"Pa, pa, get in that cart and drive like mad to Dilsaver's. Meenie is at home, and tell her I said to come back with you. Bring her here; bring some woman, for the love of God!"


[REUBENA HYDE WALWORTH]

Miss Reubena Hyde Walworth, author of a brief comedy that has come down to posterity with a deal of the perfume of permanency, was born at Louisville, Kentucky, February 21, 1867. She was the granddaughter of Reuben Hyde Walworth (1788-1867), the last chancellor of New York State, the feminine form of whose name she bore. Her father was the well-known novelist, Mansfield Tracy Walworth (1830-1873); and her mother and sister were writers of reputation.
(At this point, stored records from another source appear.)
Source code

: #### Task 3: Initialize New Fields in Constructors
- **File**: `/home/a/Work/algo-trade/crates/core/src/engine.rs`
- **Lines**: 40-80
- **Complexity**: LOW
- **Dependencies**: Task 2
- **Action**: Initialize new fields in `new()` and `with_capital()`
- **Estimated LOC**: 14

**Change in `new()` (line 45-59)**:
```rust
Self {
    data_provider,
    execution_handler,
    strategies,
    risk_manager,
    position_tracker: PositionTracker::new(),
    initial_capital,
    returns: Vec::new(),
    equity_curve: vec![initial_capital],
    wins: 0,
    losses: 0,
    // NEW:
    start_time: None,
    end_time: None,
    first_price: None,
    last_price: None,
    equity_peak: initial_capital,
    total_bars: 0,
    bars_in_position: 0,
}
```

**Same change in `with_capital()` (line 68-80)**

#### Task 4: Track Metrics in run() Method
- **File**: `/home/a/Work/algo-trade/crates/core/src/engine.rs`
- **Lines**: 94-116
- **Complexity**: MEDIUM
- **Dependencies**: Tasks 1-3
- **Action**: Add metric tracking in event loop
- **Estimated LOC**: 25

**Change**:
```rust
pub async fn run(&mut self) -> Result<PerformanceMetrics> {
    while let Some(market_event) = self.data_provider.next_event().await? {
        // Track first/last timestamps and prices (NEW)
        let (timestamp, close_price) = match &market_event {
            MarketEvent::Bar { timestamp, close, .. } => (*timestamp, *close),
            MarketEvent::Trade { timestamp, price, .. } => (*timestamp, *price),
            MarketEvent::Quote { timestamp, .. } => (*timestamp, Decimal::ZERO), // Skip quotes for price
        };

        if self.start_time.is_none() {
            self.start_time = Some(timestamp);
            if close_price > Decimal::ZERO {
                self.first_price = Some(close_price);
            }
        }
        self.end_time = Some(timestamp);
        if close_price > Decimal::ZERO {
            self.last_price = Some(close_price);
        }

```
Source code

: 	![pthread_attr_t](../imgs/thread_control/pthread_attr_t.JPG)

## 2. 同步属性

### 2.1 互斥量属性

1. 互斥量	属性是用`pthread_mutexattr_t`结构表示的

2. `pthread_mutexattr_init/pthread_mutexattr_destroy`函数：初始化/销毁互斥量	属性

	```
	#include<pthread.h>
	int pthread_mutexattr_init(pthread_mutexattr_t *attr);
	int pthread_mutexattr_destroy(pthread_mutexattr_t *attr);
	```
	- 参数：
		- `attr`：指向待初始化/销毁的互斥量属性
So it will be seen at a glance that Miss Walworth inherited her literary tastes legitimately. She began by contributing poems to the periodicals, but her one-act comediette, entitled Where was Elsie? or the Saratoga Fairies (New York, 1888), written before she was of age, made her widely known. This little comedy is now out of print, and it is exceedingly scarce. Miss Walworth was graduated from Vassar College in 1896, being poet of the class, and one of the editors of The Vassarian. She then taught in a woman's college for a time, when the war with Spain was declared and she determined to go to the front as a volunteer nurse. Miss Walworth was one of the higher heroines of that war. The last months of her life were spent at the detention hospital, Montauk, New York, where she rendered noble service in her country's cause. She was stricken with fever and died on October 18, 1898. Her body was taken to her home at Saratoga Springs, New York, and buried with military honors. Miss Walworth's comedy and lyrics should be republished.

Bibliography. Appletons' Cyclopaedia of American Biography (New York, 1889, v. vi); A Dictionary of American Authors, by O. F. Adams (Boston, 1905).

THE UNDERGROUND PALACE OF THE FAIRIES

[From Where was Elsie? (New York, 1888)]

Act I, Scene IV. Enter Jack and Elsie with fairy flask and taper.

Elsie. Is this the room, Mr. Jack o' Lantern?

Jack. Yes, Elsie, this is the room where the King told me to take you and await his presence. What a pity it is the Prince—[Stops].